The Nvidia A100 comes in SXM4 board form factor and has a TDP of 400W, as well as has the third-generation of NVIDIA high-speed NVLink interconnect with a total of 12 links, leaving it with 600GB/s of total bandwidth, doubling it compared to V100. The A100 also supports PCI Express Gen 4, offering 31.5 GB/sec.
When it comes to compute performance, the A100 does not bring significant improvements in single-precision performance (FP32), peaking at 19.5 TFLOPs, which is not far from 15.7 TFLOPs on the V100, and the double-precision (FP64) compute peaks at 9.7 TFLOPs (7.8 TFLOPs for the V100), but this is where Tensor cores come in.
Tensor Cores are what matters
The Volta-based V100 was only capable of pushing FP16 Tensor computations, peaking at 125 TFLOPs, which is far behind 312 TFLOPs that A100 can achieve. Unlike the V100 640 Tensor Cores, the 432 Tensor Cores in the A100 GPU can do all computations, including FP16, BF16, TF32, FP64, INT8, INT4, and Binary.
The performance gain is incredible with A100 hitting 19.5 TFLOPs for double-precision (FP64), 156 TFLOPs for TF32, and 125 TFLOPs for BF16/FP16 compute performance.
Plenty of other improvements, including the Multi-Instance GPU (MIG)

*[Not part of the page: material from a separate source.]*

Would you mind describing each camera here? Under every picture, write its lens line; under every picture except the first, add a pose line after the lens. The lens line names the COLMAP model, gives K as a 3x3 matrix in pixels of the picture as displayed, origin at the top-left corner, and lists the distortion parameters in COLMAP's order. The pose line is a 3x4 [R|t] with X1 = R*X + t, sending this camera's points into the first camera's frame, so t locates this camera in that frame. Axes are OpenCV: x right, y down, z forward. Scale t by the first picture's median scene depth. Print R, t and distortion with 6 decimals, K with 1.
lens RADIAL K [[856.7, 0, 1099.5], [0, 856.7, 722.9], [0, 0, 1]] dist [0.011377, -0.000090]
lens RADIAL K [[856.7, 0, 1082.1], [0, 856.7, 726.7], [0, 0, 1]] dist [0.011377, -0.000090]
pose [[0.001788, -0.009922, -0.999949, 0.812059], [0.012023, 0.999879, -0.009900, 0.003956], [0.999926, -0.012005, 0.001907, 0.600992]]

In addition to new architecture improvements, 3rd gen Tensor Cores, more VRAM, large L1 and 40MB of L2 cache, all leading to an impressive compute performance uplift, the A100 GPU will bring several other improvements, like the new Multi-Instance GPU (MIG) feature, which allows the A100 Tensor Core GPU to be securely partitioned into as many as seven separate GPU Instances for CUDA applications.

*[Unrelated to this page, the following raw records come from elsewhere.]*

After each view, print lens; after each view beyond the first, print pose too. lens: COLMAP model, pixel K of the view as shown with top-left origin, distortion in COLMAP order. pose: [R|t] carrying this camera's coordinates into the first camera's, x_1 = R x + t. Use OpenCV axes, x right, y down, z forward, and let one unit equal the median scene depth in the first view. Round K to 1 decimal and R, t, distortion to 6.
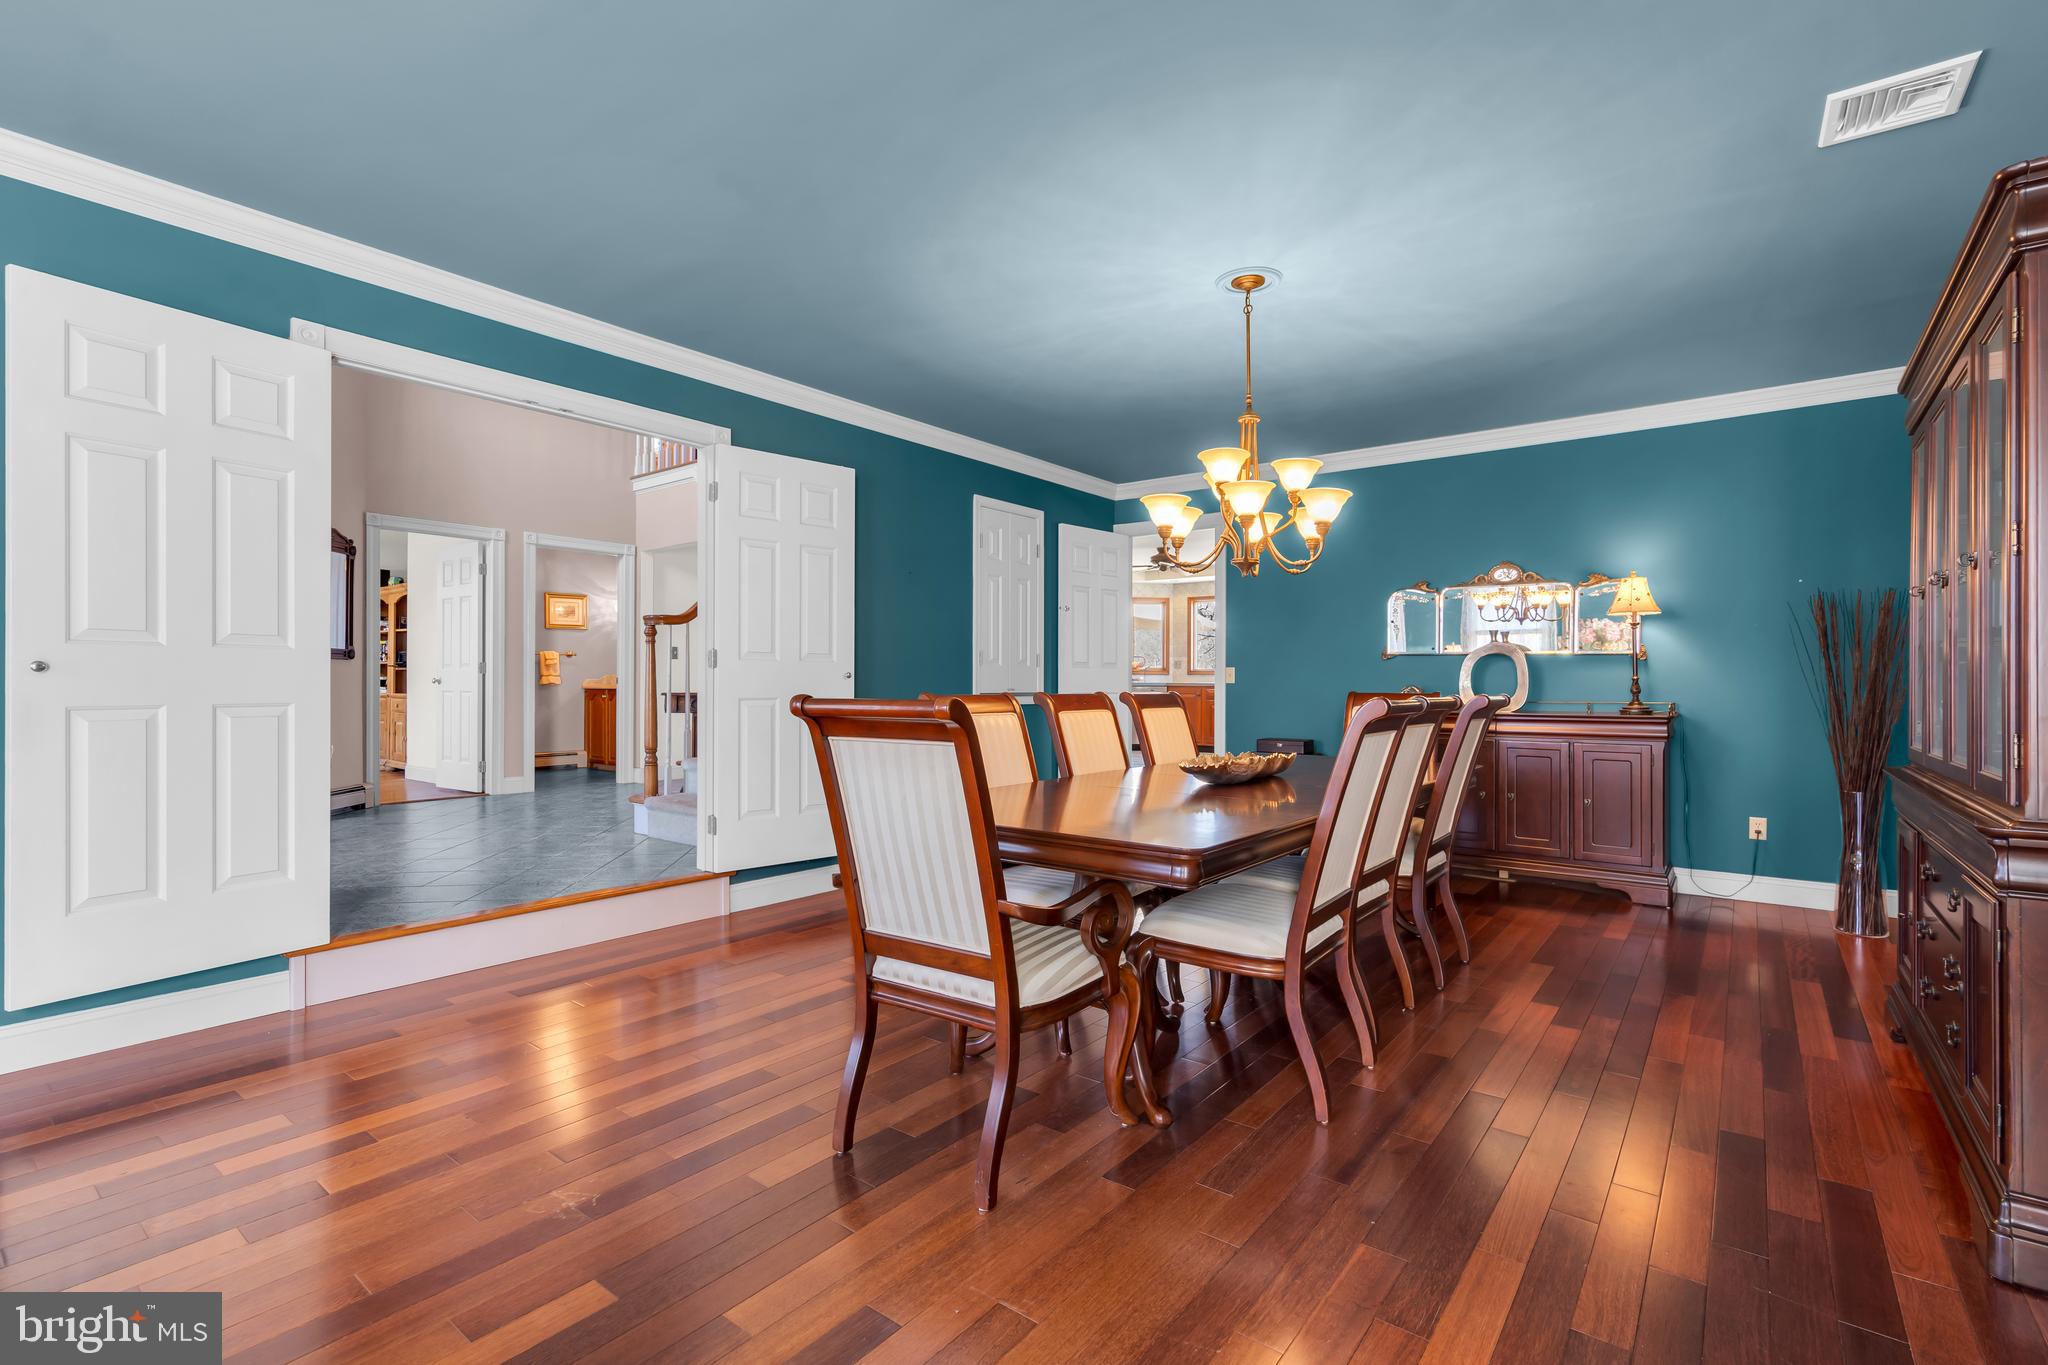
lens RADIAL K [[924.1, 0, 1023.0], [0, 924.1, 681.9], [0, 0, 1]] dist [-0.002119, 0.003245]
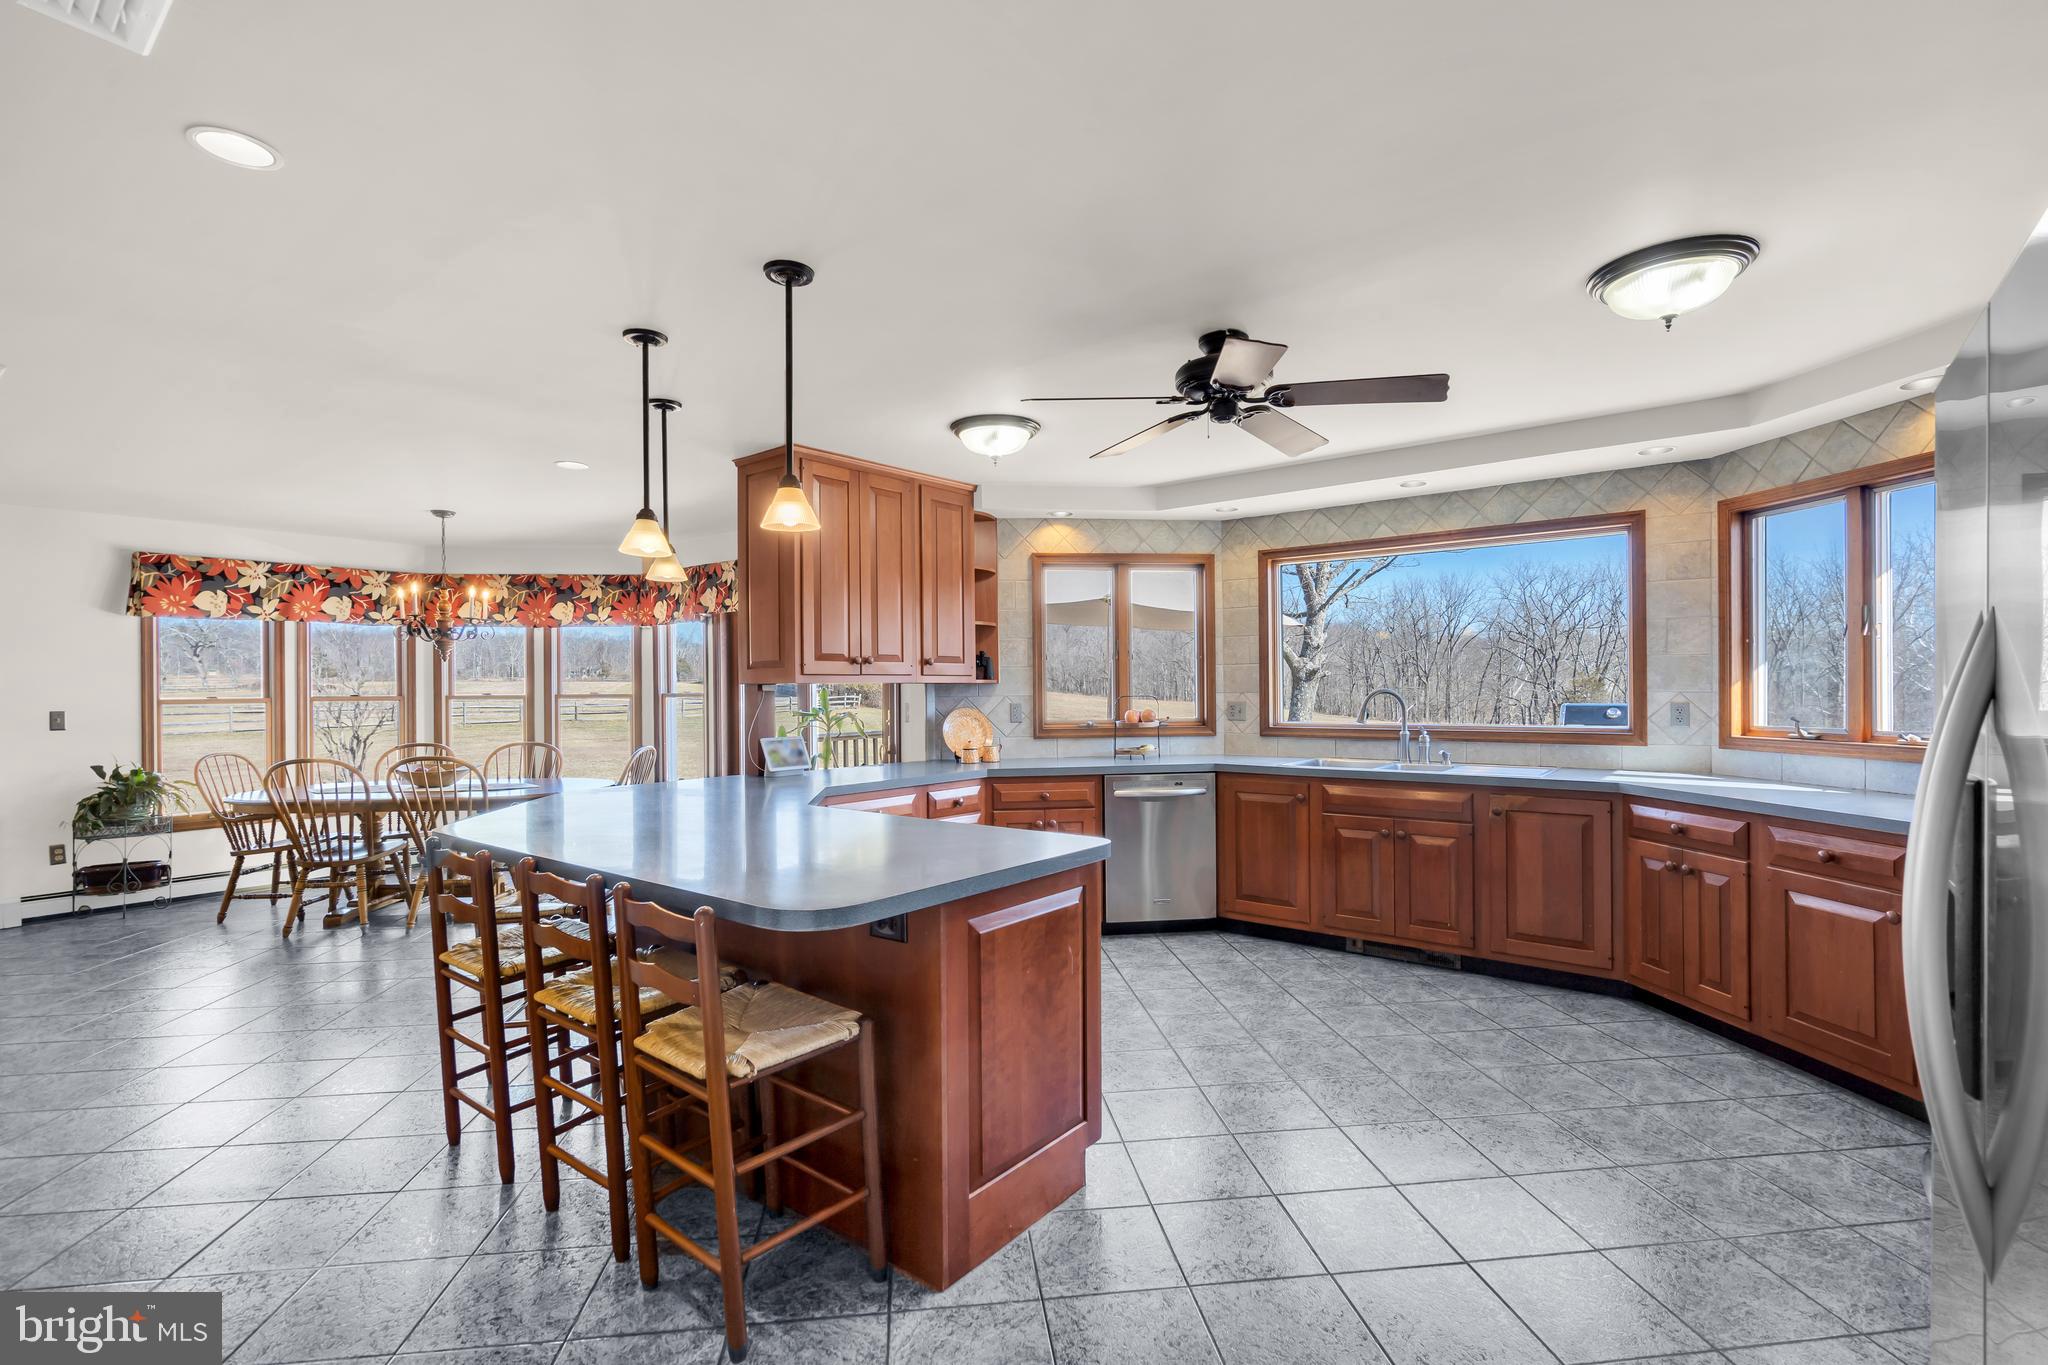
lens RADIAL K [[924.1, 0, 1035.6], [0, 924.1, 687.0], [0, 0, 1]] dist [-0.002119, 0.003245]
pose [[0.999913, -0.013177, 0.001164, 0.075447], [0.013179, 0.999912, -0.001372, -0.030629], [-0.001145, 0.001387, 0.999998, 0.577989]]
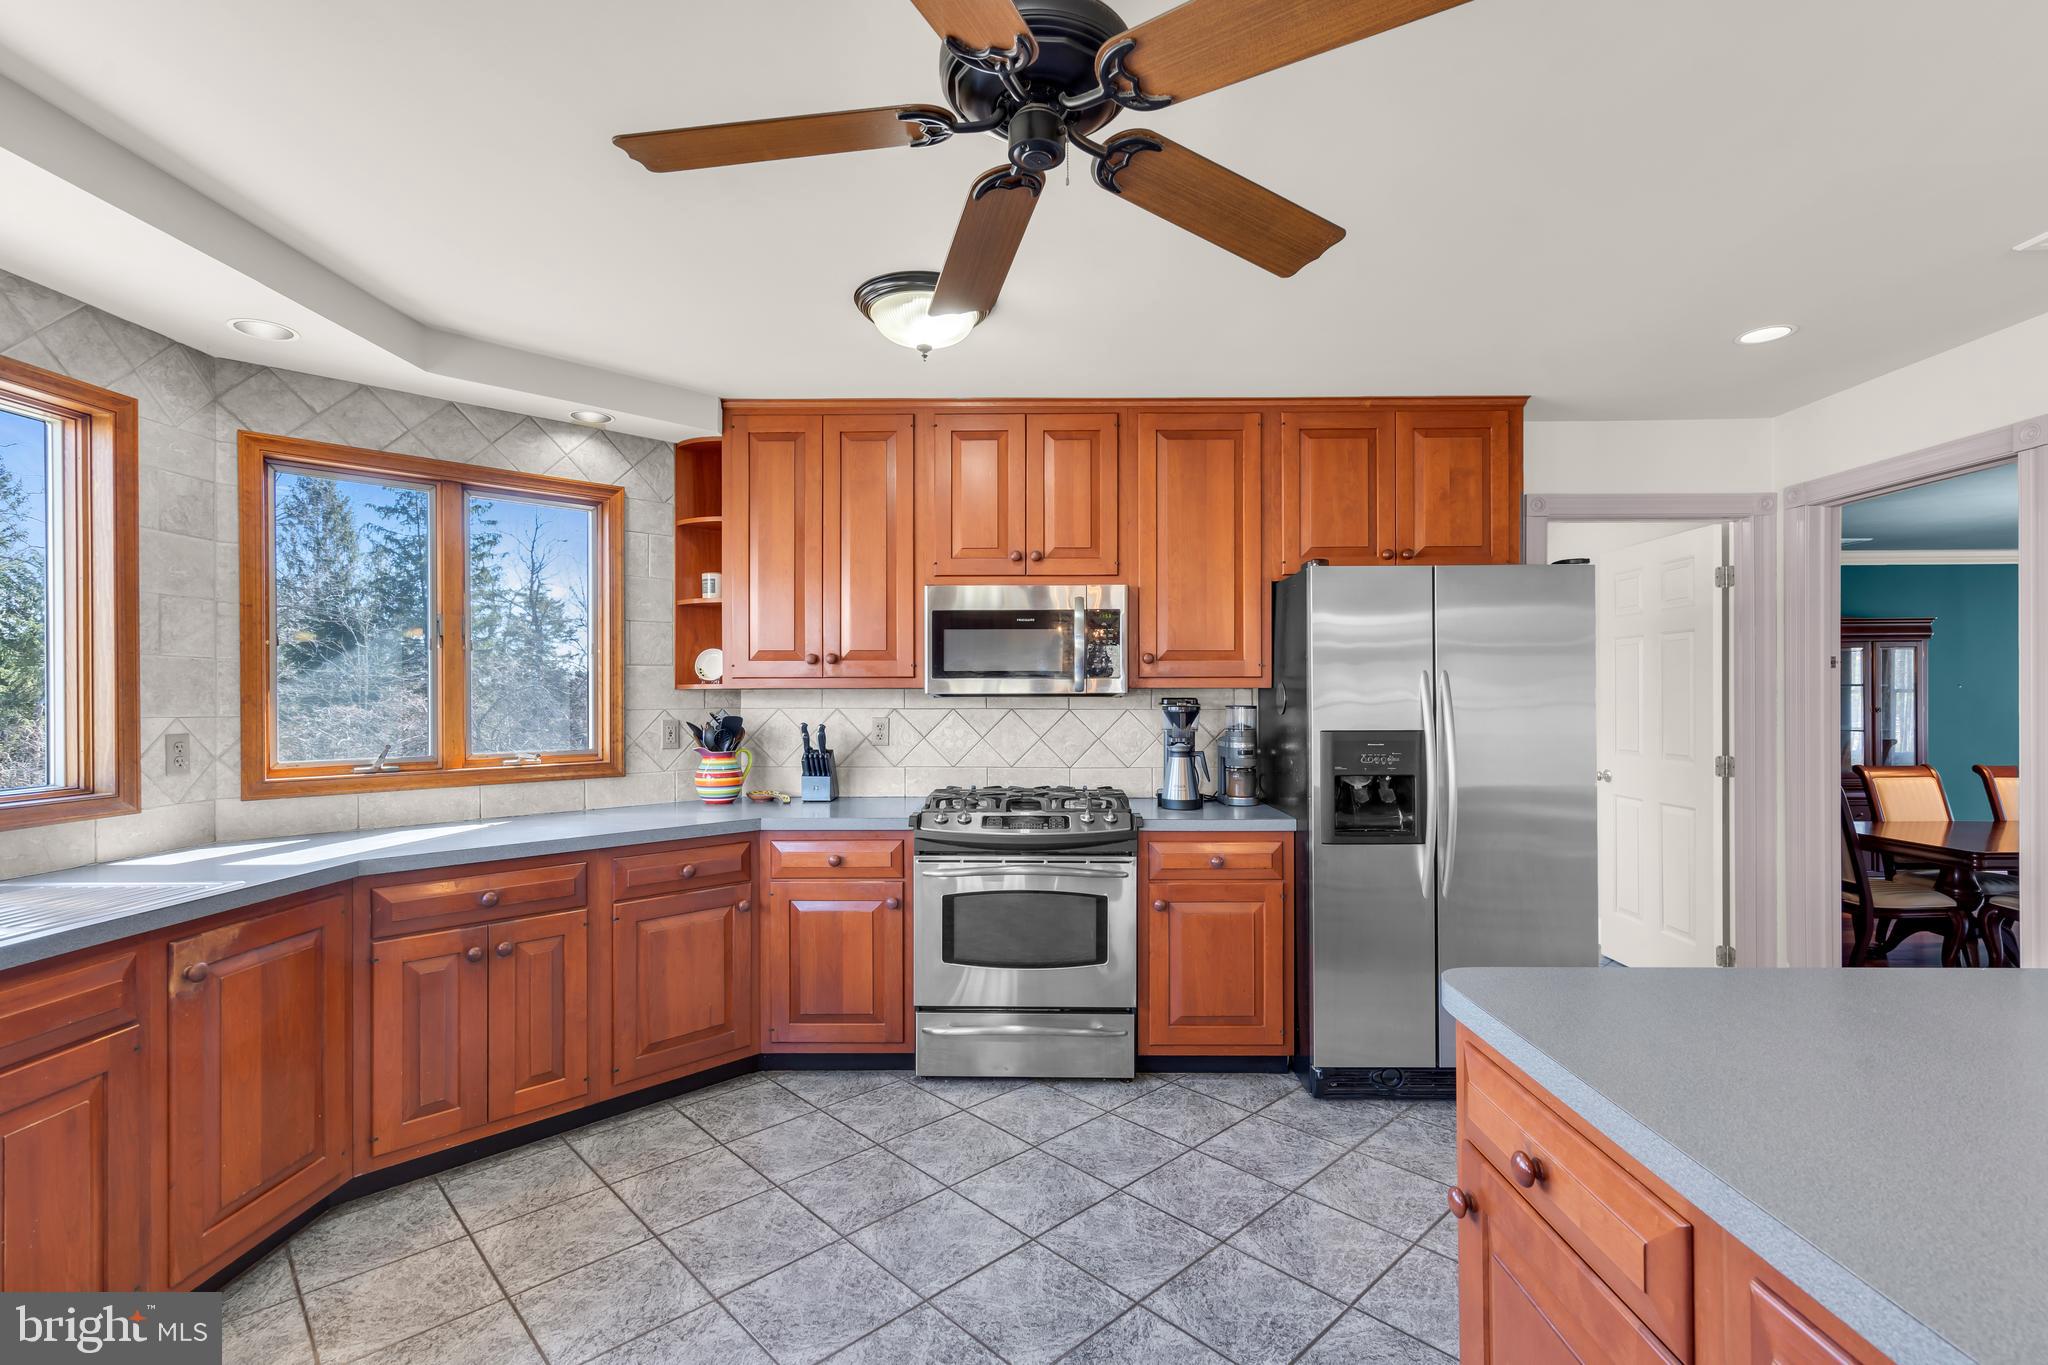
lens RADIAL K [[924.1, 0, 1028.4], [0, 924.1, 694.8], [0, 0, 1]] dist [-0.002119, 0.003245]
pose [[-0.601861, 0.000149, 0.798601, 0.034401], [0.003786, 0.999989, 0.002666, -0.030996], [-0.798592, 0.004628, -0.601855, 0.873350]]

With MIG, each of those instance's processors have separate and isolated paths through the entire memory system, as well as uniquely assigned on-chip crossbar ports, L2 cache banks, memory controllers, and DRAM address busses. This allows better utilization of the GPU hardware while isolating different clients, like VMs, containers, and processes.
In addition to the MIG, the A100 brings the aforementioned third-generation of NVIDIA high-speed NVLink interconnect with 600GB/s of total bandwidth, support for NVIDIA Magnum IO and Mellanox interconnect solutions, PCIe Gen 4, single root input/output virtualization (SR-IOV), has improved error and fault detection, isolation, and containment, support aforementioned asynchronous copy instruction with asynchronous hardware-accelerated barriers in shared memory, has ask graph acceleration, and more.
The A100 GPU comes in the DGX A100 AI System
The A100 GPU will be available in Nvidia's DGX A100 AI system which features eight A100 Tensor Core GPUs, providing 5 PFLOPs of AI power, and 320GB of memory for 12.4TB/s of memory bandwidth. It also includes six NVIDIA NVSwitch interconnect fabrics, nine Mellanox ConnectX-6 HDR 200Gb per second network interfaces, 15TB Gen4 NVMe internal storage, and NVIDIA DGX software stack.
The Nvidia DGX A100, which should be immediately available and shipping worldwide, with the first customer being the U.S. Department of Energy’s (DOE) Argonne National Laboratory, starts at $199,000. It will be available through NVIDIA Partner Network resellers worldwide.